Duo Core Processors
and Multiple Caches

What is the hype all about

 

Doug Willoughby

February 20, 2007

 

Agenda

•      What is Duo Core and what are requirements for use

•      Description of Cache memory

•      History of cache development

•      Some recent Developments

•      Some Duo Core Specs

 

What is Duo Core

•      A Processor Chip that has two processing units instead of one.

•      Built into a single package

•      Can run two applications or two processes simultaneously

 

News Flash February 12, 2007

•      Intel announced an experimental chip design with 80 cores to give enormous calculating power at low power requirements

 

Applications/Processes

•      Consist of instruction sequences and data associated with each instruction

•      Most are sequential; called a single thread

•      Some applications can have multiple threads which run simultaneously.
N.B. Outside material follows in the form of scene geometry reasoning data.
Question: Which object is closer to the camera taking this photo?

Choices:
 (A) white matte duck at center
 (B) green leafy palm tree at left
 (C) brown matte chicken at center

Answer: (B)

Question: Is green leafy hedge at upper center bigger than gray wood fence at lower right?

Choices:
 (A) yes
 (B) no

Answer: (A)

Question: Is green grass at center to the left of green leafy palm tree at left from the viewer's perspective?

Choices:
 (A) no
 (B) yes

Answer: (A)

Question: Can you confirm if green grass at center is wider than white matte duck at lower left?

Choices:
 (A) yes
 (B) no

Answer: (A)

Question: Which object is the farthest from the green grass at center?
•      A single thread cannot take advantage of dual core; multiple threads can

 

Operating System Requirement

•      Must implement task dispatcher that can handle:

•      multiple threads of one application or

•      multiple applications or

•      multiple operating system processes or

•      combinations of the above

 

Single Core Processing

•      Task Manager implements preemptive multitasking

•      One process or application runs until another higher priority task needs the processor; then switch occurs

•      Can also switch if one process encounters delay for data (I/O from CD/DVD/Internet)

 

Hyper Threading Technology

•      Running multiple single thread applications through a single processor sharing unused cycles

•      Compromise technology between single and dual core technologies

 

•      http://www.intel.com/products/processor_number/flash/demo.html

 

Duo Core Technology

•      Running multiple single thread applications through two processors

•      http://www.intel.com/products/processor_number/flash/demo.html

 

Of What Use is Dual Core?

•      None if running only one single thread application or process

•      Not much if running multiple applications or processes with low processor utilization

•      Great if you have multiple high processor utilization applications which can run simultaneously

 

News Flash February 19, 2007

•      AMD announces new Barcelona Quad Core processor chip.
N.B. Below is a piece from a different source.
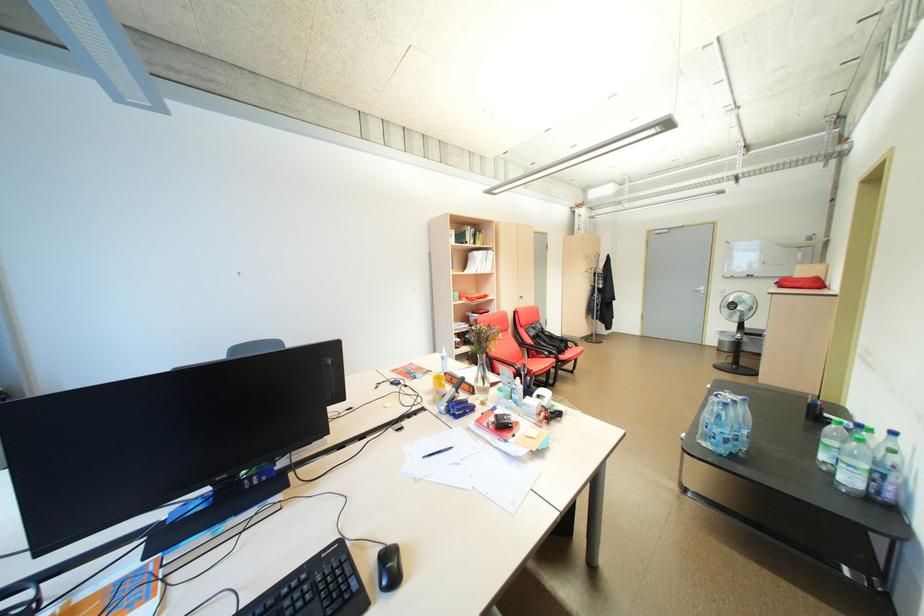
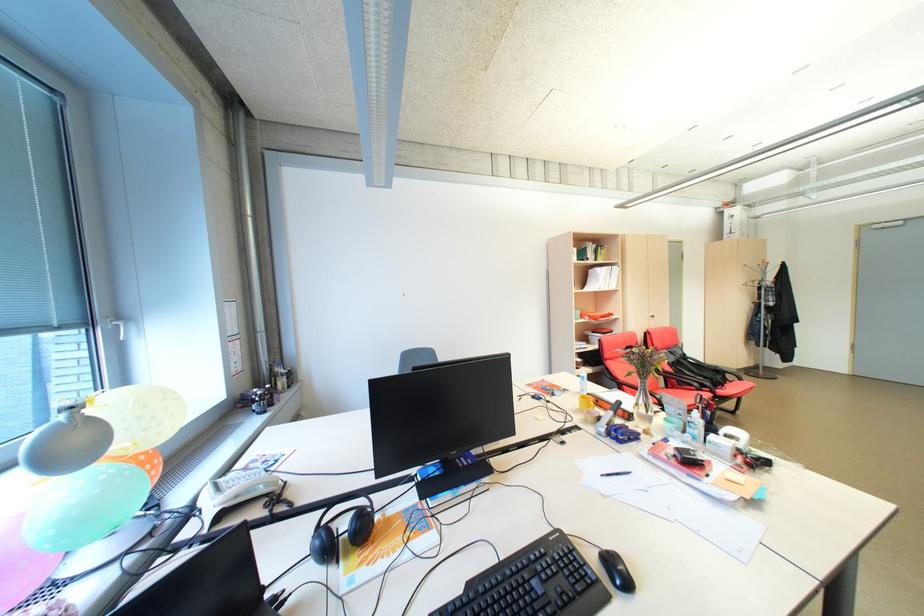
Find the pixel in the second image that matches [537,398] in the first image.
•      Includes four cores with supporting circuits on one chip

•      Intel Quad Core puts 2 dual core chips on same module (Woodcrest and Clovertown)

 

L1 and L2 Cache

•      Why include a cache at all?

•      Cache is much smaller, much faster, more expensive per bit memory

•      Interfaces to off-chip RAM

•      RAM is much larger, much slower, cheaper per bit memory

•      Because of Locality of Reference combo appears as faster memory at the lower cost

  

News Flash Feb 14, 2007

•      IBM announces a breakthrough that allows substitution of eDRAM in place of SRAM on the chips.

•      Dramatically reduces space requirement on the chip for L2 cache and also L1 cache

 

Locality of Reference

•      Theory that when applications operate, only a small kernel of instructions and data are required at any one time.

•      If stored in a fast small buffer and only go to larger slower RAM if not in buffer, the combo would operate at an average speed closer to the speed of the buffer at a cost close to the cost of RAM

 

IBM Performance Evaluation

•      Complex computer designs required complex simulations driven by instruction streams

•      Streams were created by tracing real benchmark workloads

•      Traces included addresses of instructions, instructions, addresses of data as well as  data itself

 

Cache Development

•      IBM Research extracted all the addresses from streams 

•      Confirmed that a small fast buffer could store most current instructions and data

•      All instructions and data stored in slower RAM

•      Effect was to appear that all data was accessible at near buffer speed if hit ratio in the buffer was 96 to 99 percent

 

Cache Development

•      L1 cache was initially implemented in System 360 Model 85, (circa 1968) then System 370 smaller models

•      Later instruction and data caches were implemented.

•      Most later computer designs and chip designs incorporate L1 and L2 caches as well as data and instruction separation

 

Cache 1968 vs Today

•      System 360 Model 85 > $1,000,000

•      32K byte Cache   80 ns cycle time

•      4M byte RAM   960 ns access time

•      Magnetic Core memory

 

•      Pentium 4 PC  < $1000

•      32K byte L1 Cache   3 cycle access

•      4 M byte L2 Cache    12 cycle access

•      1G byte RAM  

 

Examples of Use

•      Adobe Photoshop and Elements can run multiple threads.

•      Web Page Servers

•      Gaming applications

•      Applications with high computing requirements

•      Grid Computing applications